▶ **Provided data**
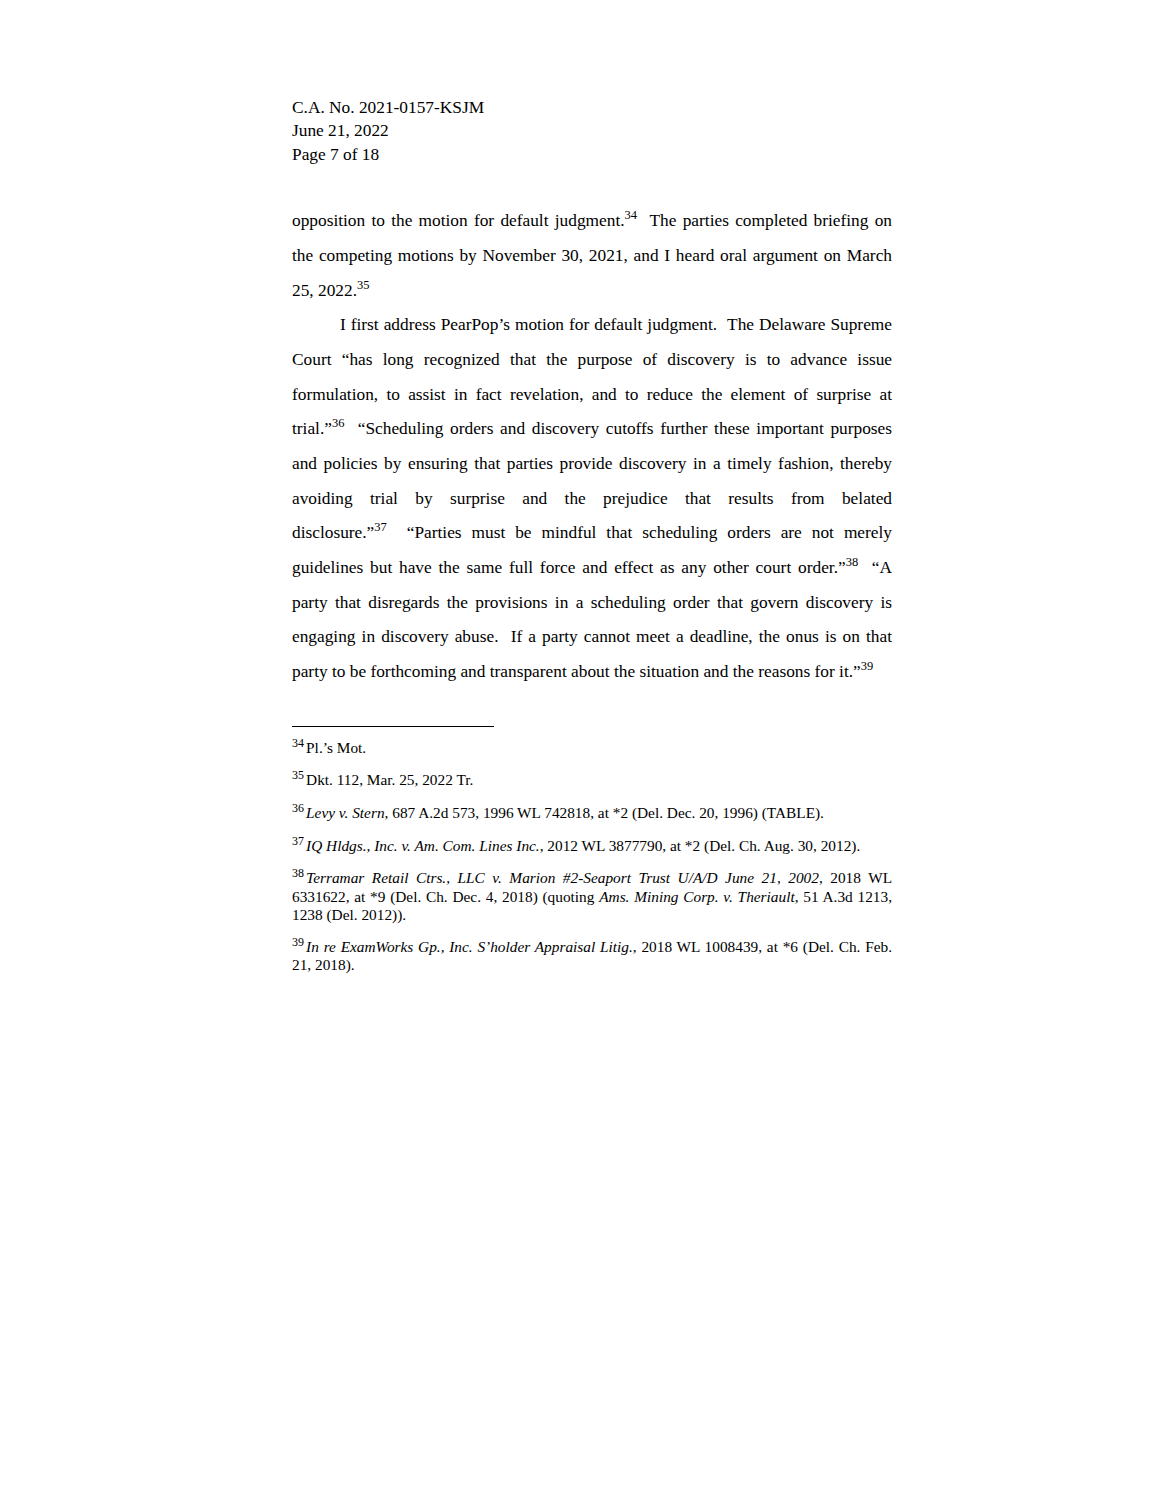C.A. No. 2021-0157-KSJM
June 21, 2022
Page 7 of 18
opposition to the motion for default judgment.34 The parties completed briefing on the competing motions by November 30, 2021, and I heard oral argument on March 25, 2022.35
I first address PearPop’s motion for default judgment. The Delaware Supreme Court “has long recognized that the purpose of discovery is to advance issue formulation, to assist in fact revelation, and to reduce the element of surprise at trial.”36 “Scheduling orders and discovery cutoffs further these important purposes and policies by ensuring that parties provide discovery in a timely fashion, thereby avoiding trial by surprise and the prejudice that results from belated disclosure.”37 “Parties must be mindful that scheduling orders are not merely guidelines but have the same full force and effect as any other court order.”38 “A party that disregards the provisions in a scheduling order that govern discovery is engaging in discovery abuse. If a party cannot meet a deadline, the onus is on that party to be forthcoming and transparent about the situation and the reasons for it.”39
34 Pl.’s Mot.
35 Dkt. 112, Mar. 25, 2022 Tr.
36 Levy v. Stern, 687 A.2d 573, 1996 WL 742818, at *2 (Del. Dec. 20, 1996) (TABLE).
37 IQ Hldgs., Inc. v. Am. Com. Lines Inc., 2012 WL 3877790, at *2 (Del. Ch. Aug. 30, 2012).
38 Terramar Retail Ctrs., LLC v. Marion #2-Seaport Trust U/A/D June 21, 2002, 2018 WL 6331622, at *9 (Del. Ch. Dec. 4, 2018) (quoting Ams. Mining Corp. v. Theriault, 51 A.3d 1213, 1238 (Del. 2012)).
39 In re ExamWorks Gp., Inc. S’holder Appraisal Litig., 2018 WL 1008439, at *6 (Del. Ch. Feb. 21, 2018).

▶ **Problem details**
Look above for the line containing "38 Terramar Retail". Return it and each line after it exactly, through the last line, and nothing more.

▶ **Task solution**
38 Terramar Retail Ctrs., LLC v. Marion #2-Seaport Trust U/A/D June 21, 2002, 2018 WL 6331622, at *9 (Del. Ch. Dec. 4, 2018) (quoting Ams. Mining Corp. v. Theriault, 51 A.3d 1213, 1238 (Del. 2012)).
39 In re ExamWorks Gp., Inc. S’holder Appraisal Litig., 2018 WL 1008439, at *6 (Del. Ch. Feb. 21, 2018).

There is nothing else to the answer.